(Stored data entries)

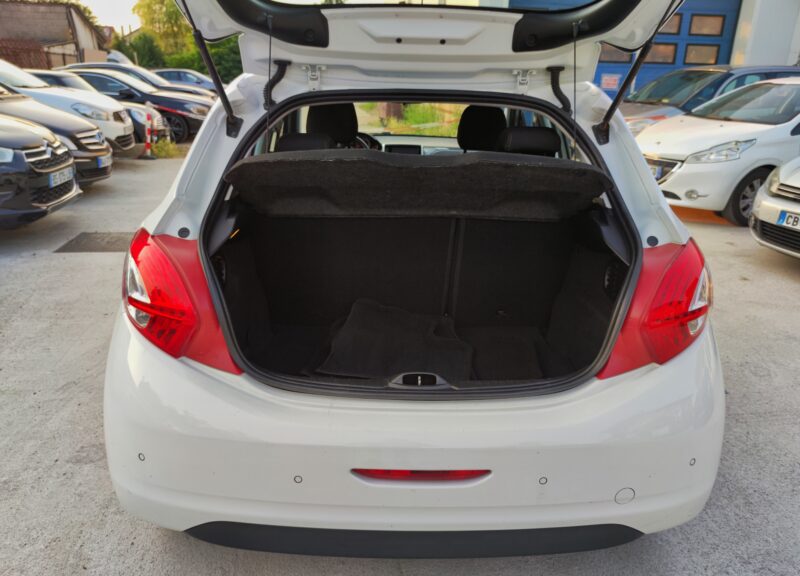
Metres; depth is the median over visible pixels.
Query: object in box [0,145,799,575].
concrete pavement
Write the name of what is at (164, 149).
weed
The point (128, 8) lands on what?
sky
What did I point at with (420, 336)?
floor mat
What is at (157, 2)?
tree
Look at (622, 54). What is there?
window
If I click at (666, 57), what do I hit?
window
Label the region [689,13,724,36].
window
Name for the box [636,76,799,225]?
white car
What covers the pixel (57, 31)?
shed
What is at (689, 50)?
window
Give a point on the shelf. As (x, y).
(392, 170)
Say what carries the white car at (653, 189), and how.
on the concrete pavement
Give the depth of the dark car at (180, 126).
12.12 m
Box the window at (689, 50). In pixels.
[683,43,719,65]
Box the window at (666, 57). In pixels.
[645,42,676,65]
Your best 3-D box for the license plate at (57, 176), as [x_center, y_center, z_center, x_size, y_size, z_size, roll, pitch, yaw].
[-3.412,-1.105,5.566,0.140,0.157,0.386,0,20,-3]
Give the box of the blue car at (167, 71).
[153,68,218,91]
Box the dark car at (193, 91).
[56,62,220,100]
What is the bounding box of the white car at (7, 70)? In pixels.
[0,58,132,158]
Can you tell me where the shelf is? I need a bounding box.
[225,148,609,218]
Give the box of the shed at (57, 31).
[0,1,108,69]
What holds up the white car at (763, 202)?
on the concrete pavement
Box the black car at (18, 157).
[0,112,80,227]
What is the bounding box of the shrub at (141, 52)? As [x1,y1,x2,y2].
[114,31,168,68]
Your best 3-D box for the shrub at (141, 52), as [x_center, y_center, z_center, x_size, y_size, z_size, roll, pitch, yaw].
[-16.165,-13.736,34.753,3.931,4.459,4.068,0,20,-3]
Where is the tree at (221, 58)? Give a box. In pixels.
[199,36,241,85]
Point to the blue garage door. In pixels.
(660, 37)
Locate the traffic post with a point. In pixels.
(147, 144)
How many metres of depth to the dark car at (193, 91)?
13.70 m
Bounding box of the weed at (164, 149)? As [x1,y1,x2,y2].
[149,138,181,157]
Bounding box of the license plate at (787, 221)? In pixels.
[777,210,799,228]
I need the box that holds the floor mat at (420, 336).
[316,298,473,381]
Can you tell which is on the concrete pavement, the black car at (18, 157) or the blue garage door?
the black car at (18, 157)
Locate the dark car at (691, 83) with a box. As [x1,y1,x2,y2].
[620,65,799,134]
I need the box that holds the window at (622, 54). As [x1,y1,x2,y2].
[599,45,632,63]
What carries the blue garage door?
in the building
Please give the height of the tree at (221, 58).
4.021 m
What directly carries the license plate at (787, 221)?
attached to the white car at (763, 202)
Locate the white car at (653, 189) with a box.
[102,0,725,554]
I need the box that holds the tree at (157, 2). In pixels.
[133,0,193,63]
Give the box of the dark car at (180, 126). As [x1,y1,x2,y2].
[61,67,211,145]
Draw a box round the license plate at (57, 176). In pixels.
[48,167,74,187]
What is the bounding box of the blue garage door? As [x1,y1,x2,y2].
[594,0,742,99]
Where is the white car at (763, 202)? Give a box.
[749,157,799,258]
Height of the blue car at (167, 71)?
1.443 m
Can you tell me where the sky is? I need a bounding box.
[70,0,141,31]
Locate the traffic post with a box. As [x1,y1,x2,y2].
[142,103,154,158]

• _DESCRIPTION OF THE TASK_: Transcribe the records above exactly, excluding every picture.

• _TASK ANSWER_:
Metres; depth is the median over visible pixels.
Query: object in box [0,145,799,575].
concrete pavement
Write the name of what is at (164, 149).
weed
The point (128, 8) lands on what?
sky
What did I point at with (420, 336)?
floor mat
What is at (157, 2)?
tree
Look at (622, 54). What is there?
window
If I click at (666, 57), what do I hit?
window
Label the region [689,13,724,36].
window
Name for the box [636,76,799,225]?
white car
What covers the pixel (57, 31)?
shed
What is at (689, 50)?
window
Give a point on the shelf. As (x, y).
(392, 170)
Say what carries the white car at (653, 189), and how.
on the concrete pavement
Give the depth of the dark car at (180, 126).
12.12 m
Box the window at (689, 50). In pixels.
[683,43,719,65]
Box the window at (666, 57). In pixels.
[645,42,676,65]
Your best 3-D box for the license plate at (57, 176), as [x_center, y_center, z_center, x_size, y_size, z_size, roll, pitch, yaw].
[-3.412,-1.105,5.566,0.140,0.157,0.386,0,20,-3]
Give the box of the blue car at (167, 71).
[153,68,218,91]
Box the dark car at (193, 91).
[56,62,220,100]
What is the bounding box of the white car at (7, 70)? In pixels.
[0,58,132,158]
Can you tell me where the shelf is? I need a bounding box.
[225,148,609,218]
Give the box of the shed at (57, 31).
[0,1,108,69]
What holds up the white car at (763, 202)?
on the concrete pavement
Box the black car at (18, 157).
[0,112,80,227]
What is the bounding box of the shrub at (141, 52)? As [x1,y1,x2,y2].
[114,31,168,68]
Your best 3-D box for the shrub at (141, 52), as [x_center, y_center, z_center, x_size, y_size, z_size, roll, pitch, yaw].
[-16.165,-13.736,34.753,3.931,4.459,4.068,0,20,-3]
Where is the tree at (221, 58)? Give a box. In pixels.
[199,36,241,85]
Point to the blue garage door. In pixels.
(660, 37)
Locate the traffic post with a point. In pixels.
(147, 144)
How many metres of depth to the dark car at (193, 91)?
13.70 m
Bounding box of the weed at (164, 149)? As [x1,y1,x2,y2].
[149,138,181,157]
Bounding box of the license plate at (787, 221)? In pixels.
[777,210,799,228]
I need the box that holds the floor mat at (420, 336).
[316,298,473,381]
Can you tell which is on the concrete pavement, the black car at (18, 157) or the blue garage door?
the black car at (18, 157)
Locate the dark car at (691, 83) with a box. As [x1,y1,x2,y2].
[620,65,799,134]
I need the box that holds the window at (622, 54). As [x1,y1,x2,y2].
[599,45,632,63]
What carries the blue garage door?
in the building
Please give the height of the tree at (221, 58).
4.021 m
What directly carries the license plate at (787, 221)?
attached to the white car at (763, 202)
Locate the white car at (653, 189) with a box.
[102,0,725,554]
I need the box that holds the tree at (157, 2). In pixels.
[133,0,193,63]
Give the box of the dark car at (180, 126). As [x1,y1,x2,y2].
[61,67,211,145]
Draw a box round the license plate at (57, 176). In pixels.
[48,167,74,187]
What is the bounding box of the blue garage door? As [x1,y1,x2,y2].
[594,0,742,99]
Where is the white car at (763, 202)? Give a box.
[749,157,799,258]
Height of the blue car at (167, 71)?
1.443 m
Can you tell me where the sky is? I need a bounding box.
[70,0,141,31]
Locate the traffic post with a box. As [x1,y1,x2,y2].
[142,103,154,158]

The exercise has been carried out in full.